Dornfeld said KUOW staffers began organizing last summer in hopes of improving pay and getting more say in decisions like newsroom reorganizations. At the heart of their fight: making sure KUOW staff can afford to live in the increasingly expensive city they cover.
"Your ability to live in the city of Seattle and afford life here can be really dependent on doing so in conjunction with a partner who has a better paying job than you do," Dornfeld said. "That's going to narrow the number of people willing to come to Seattle. When we really want to diversify our mostly white newsroom, that doesn’t do us any favors."
Some entry-level employees at KUOW make less than $40,000, Dornfeld said. Others make salaries in the $40,000 range. Those "shockingly low" starting salaries are lower than KNXK (another NPR affiliate in Seattle) and KQED in San Francisco, Dornfeld said.
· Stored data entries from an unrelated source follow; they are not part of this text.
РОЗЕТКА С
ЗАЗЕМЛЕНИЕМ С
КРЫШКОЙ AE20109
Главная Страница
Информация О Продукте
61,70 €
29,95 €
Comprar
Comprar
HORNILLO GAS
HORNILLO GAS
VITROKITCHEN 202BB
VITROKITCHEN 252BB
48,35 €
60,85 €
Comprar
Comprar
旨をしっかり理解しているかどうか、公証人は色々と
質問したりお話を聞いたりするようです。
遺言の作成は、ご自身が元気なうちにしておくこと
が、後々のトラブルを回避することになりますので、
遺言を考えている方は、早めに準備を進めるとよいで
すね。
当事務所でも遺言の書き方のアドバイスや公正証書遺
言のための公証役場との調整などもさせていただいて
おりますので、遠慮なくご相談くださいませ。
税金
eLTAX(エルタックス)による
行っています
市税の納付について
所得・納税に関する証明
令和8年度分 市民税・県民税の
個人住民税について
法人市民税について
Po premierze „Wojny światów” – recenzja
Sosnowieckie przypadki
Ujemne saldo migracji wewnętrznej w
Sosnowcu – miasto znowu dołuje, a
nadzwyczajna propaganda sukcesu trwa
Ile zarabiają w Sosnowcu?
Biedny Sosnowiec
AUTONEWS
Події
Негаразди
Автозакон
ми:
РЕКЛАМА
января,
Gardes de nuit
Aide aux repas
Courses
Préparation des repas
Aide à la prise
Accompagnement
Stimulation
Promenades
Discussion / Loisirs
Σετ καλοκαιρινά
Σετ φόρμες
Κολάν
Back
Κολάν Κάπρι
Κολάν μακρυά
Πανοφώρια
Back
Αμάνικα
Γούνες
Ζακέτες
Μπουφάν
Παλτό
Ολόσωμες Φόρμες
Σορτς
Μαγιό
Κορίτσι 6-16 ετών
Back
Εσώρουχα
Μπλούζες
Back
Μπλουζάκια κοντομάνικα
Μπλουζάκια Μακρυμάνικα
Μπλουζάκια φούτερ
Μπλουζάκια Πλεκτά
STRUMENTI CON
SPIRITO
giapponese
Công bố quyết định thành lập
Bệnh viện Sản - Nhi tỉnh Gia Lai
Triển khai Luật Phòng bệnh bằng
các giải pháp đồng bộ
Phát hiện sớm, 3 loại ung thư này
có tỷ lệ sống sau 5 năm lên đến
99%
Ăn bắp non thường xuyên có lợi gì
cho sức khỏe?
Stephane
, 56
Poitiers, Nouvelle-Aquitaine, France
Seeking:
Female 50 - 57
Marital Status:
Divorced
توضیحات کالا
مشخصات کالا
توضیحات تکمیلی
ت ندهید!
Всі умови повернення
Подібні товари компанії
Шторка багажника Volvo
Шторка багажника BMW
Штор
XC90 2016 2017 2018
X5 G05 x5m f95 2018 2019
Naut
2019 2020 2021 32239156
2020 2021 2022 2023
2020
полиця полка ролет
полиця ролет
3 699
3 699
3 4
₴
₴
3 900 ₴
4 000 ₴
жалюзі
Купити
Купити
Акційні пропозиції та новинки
That pay can leave KUOW staffers living with their parents or struggling to make ends meet. "We think that's ridiculous at a station that is as prosperous as KUOW is," Dornfeld said. According to tax documents, the station raised about $12 million in grants and donations in 2015. According to Dornfeld, KUOW's annual budget is now about $15 million. UPDATE: University of Washington spokesperson Victor Balta said that as of the start of February, after a compensation study, there are no full-time KUOW employees making less than $40,000. Before that, one entry-level staffer made less than $40,000, Balta said. (KUOW is licensed through the University of Washington.)
In a statement provided by the union, producer Amina Al-Sadi said, "To keep serving our listeners well, we need to be able to afford to live in the communities we serve."
The station has about 100 employees, around 60 of whom will be part of the bargaining unit. According to the union, the Washington State Public Employment Relations Commission certified the vote through a card check in which more than 70 percent of those who will be represented by the union signed cards in favor. The KUOW bargaining unit will include announcers, hosts, producers, reporters, and digital and community engagement staff.
SAG-AFTRA represents 160,000 workers nationwide, according to the union. Those members include staff at NPR, KNKX, and Seattle's three major local TV news stations: KING 5, KOMO, and KIRO.
According to Dornfeld, management at the station and UW did not launch an anti-union campaign. In a statement, UW spokesperson Victor Balta said, "We look forward to bargaining in good faith. We anticipate we will all benefit from ongoing dialog with KUOW staff as we continue the important service we provide for our community."
This story has been updated with comment from the University of Washington.